Increased government deficits financed via a government-owned commercial bank, the NCB and the ECB (in that sequence) will increase the peripheral country's aggregate demand, which will cause net imports and the current account deficit to increase, because relative prices won't change via currency depreciation - it's a single currency area we're talking about.

This is of course great news from said country's perspective. Its population will benefit from a higher standard of living, courtesy of TARGET2.

And even Germany will benefit (objectively, though probably not subjectively) because it will increase its current account surplus, a "good" thing according to the country's official ideology of mercantilism. Again, this is all possible because of TARGET2.

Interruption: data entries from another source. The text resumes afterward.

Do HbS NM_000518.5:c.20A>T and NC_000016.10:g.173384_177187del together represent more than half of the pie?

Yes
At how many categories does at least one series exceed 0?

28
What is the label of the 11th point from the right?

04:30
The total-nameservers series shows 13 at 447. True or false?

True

In a sense, I'm proposing that TARGET2 really means that the EMU is already a transfer union – or will be, as soon as the periphery governments will it.

No need for treaty changes to achieve that. The governments of the eurozone may freely (OK, almost freely) finance their deficits via the ECB, whether the ECB likes it or not. And this will mean increased current account deficits, again financed via TARGET2.

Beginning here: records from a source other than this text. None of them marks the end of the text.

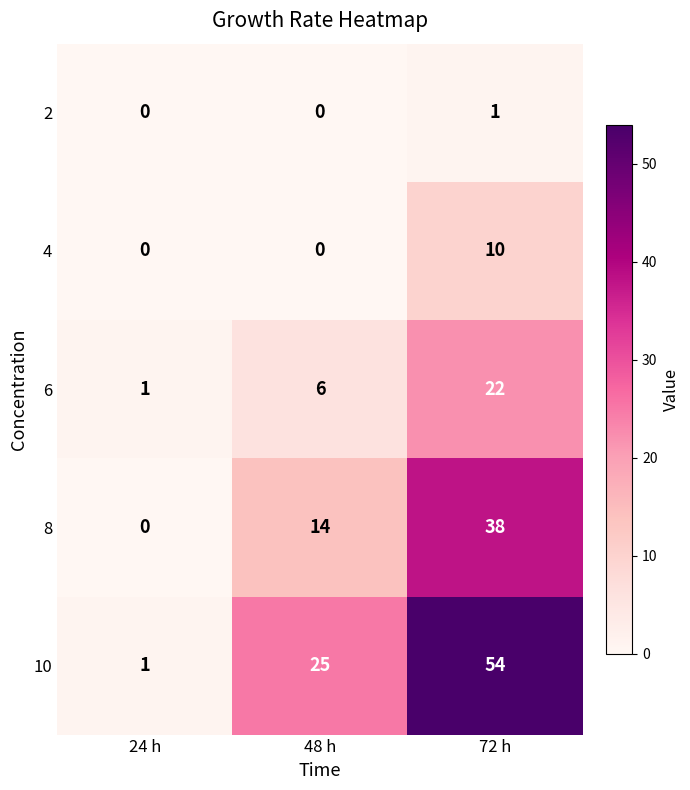

Count the number of data series in this chart.

5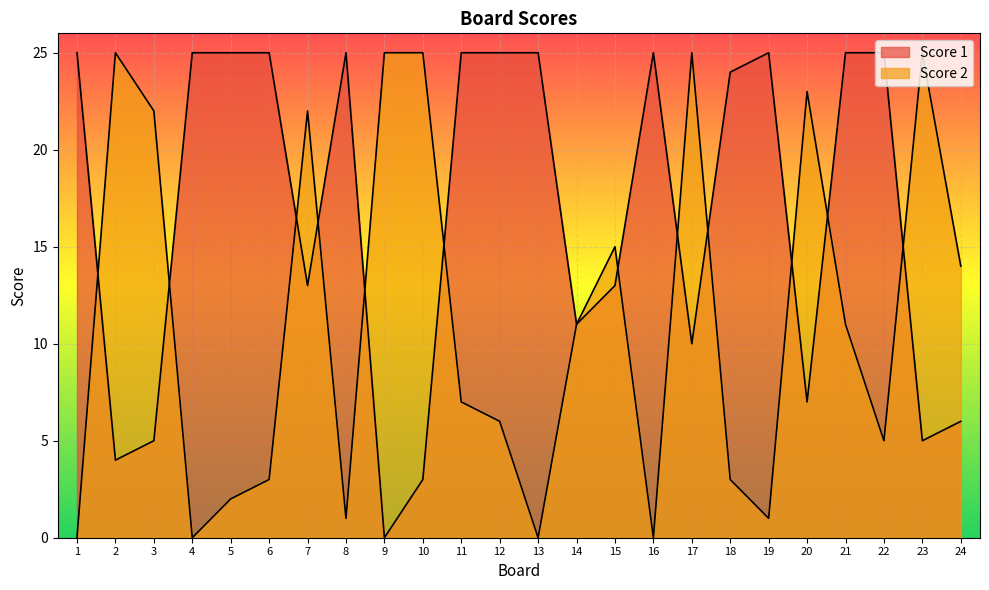

The value of Score 1 at 16 is 7. True or false?

False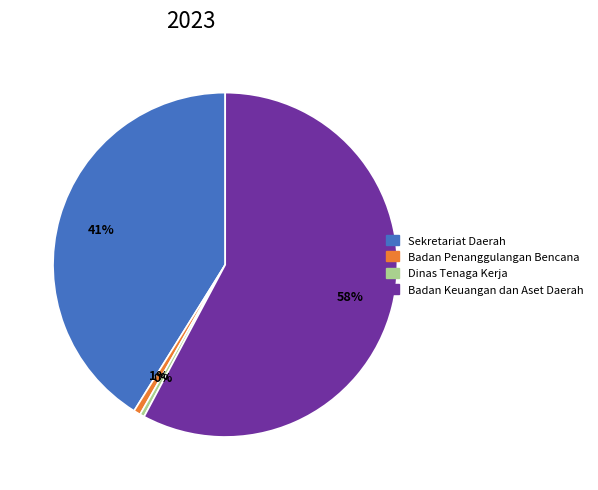

To the nearest percent, what is the average slice percentage?

25%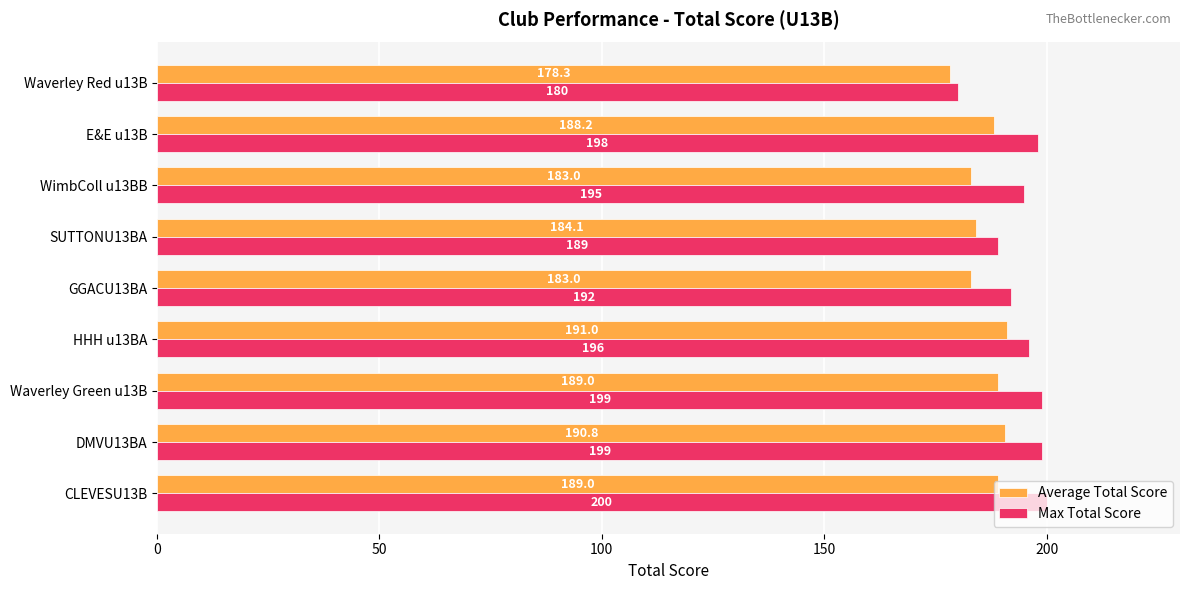

Between CLEVESU13B and HHH u13BA, which series saw the biggest shift?

Max Total Score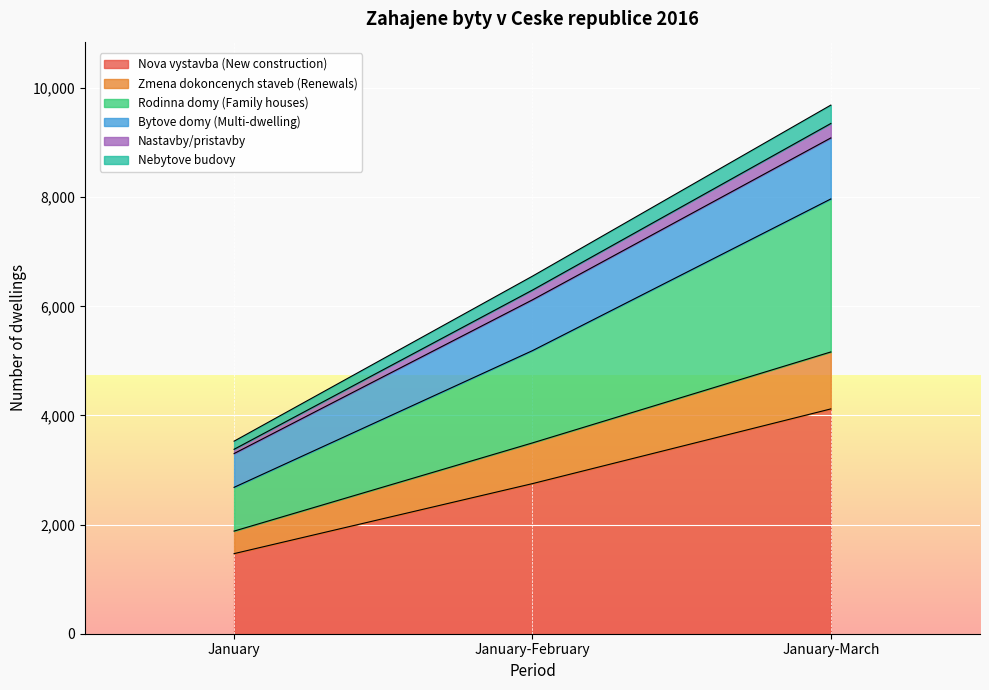

What is the greatest value displayed?

9688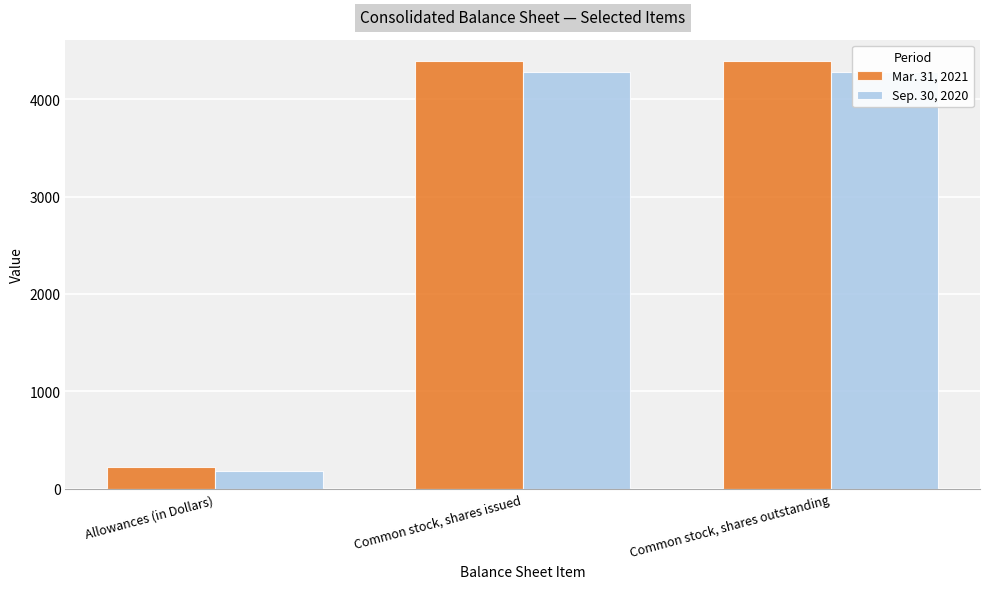

Where is Sep. 30, 2020 nearest to the value 2228?

Allowances (in Dollars)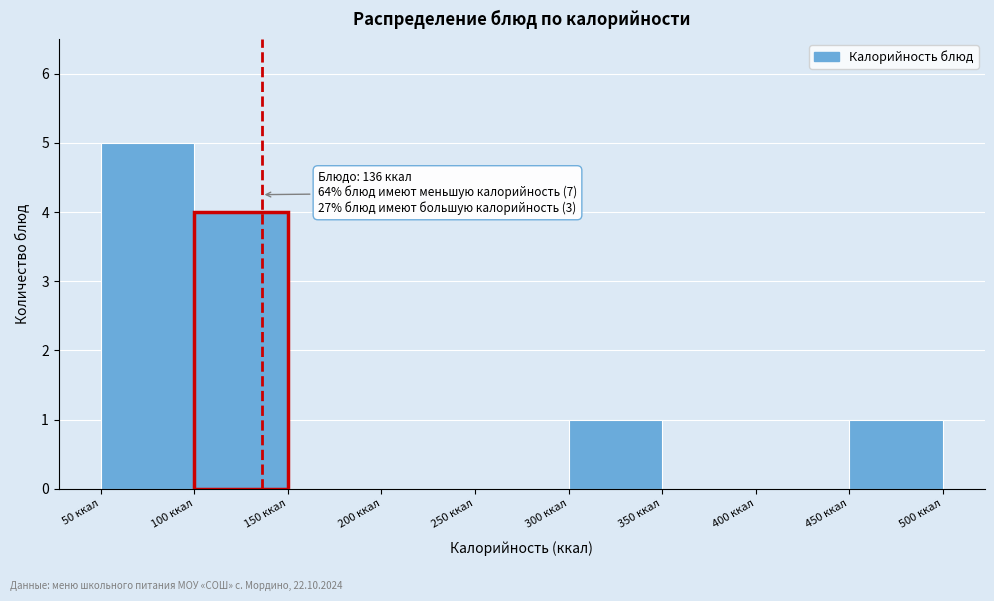

Over which range of the x-axis is the bar tallest?

50 to 100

And, you know: this is a good thing, because a currency union can only survive in the long run if it becomes a transfer union.

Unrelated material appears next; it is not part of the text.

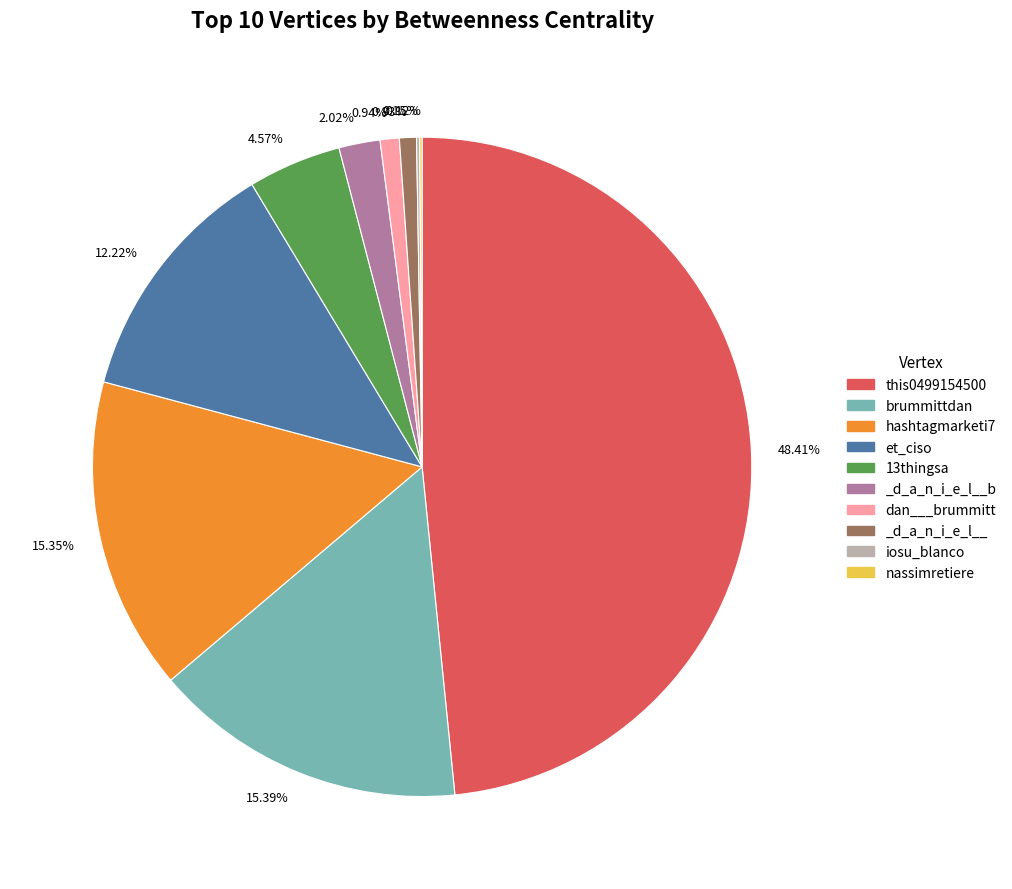

Does 12.22% represent more than half of the total?

No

So, the full utilization of the TARGET2 mechanism - at the initiative of the periphery governments, currently handicapped by needless austerity - may well introduce a transfer union into the inner workings of the EMU, through the back door of course.

Jose Guilherme said...


"it seems plausible (for short term) and if carried out can be good. However I am not 100% sure if it can work..."

I agree we cannot be 100% sure. Maybe the ECB will react in unpredictable ways; maybe it holds instruments for putting pressure on periphery governments that we do not know about. Maybe.

But in real life we can never be 100% sure of anything. This process seems to be technically robust enough to hold on its own and I think we can agree that the forecast for its success is excellent.

In the case of Portugal, for instance, its government already has a large commercial bank. If it issues bonds that it would "sell" to the bank with a coupon of, say 3% while the secondary markets are pricing old bonds at 9% it would be a good thing. The new bonds will preserve the government from going to the bond markets for financing; and they will be used to pay off foreign creditors.

After a couple of such rounds of refinancing via the government-owned banks the secondary markets would likely start pricing Portuguese bonds at lower yields. Because for all practical purposes they would observe that the Portuguese bonds are now virtually without default risk - after all, the foreign creditors are now being paid smoothly and on time.

Again, this is to be expected. Portugal is regaining monetary sovereignty which means that, in the long run, its T-Bond yields will tend towards yields very close to the ECB rate.

Tom Hickey said...

I think the basic issue is that Germany wants a full union but others don't want to surrender their powers to the EU

Probably more like the basic issue is that Germany wants a full union [on its terms] but others don't want to surrender their powers to the EU [under German control]?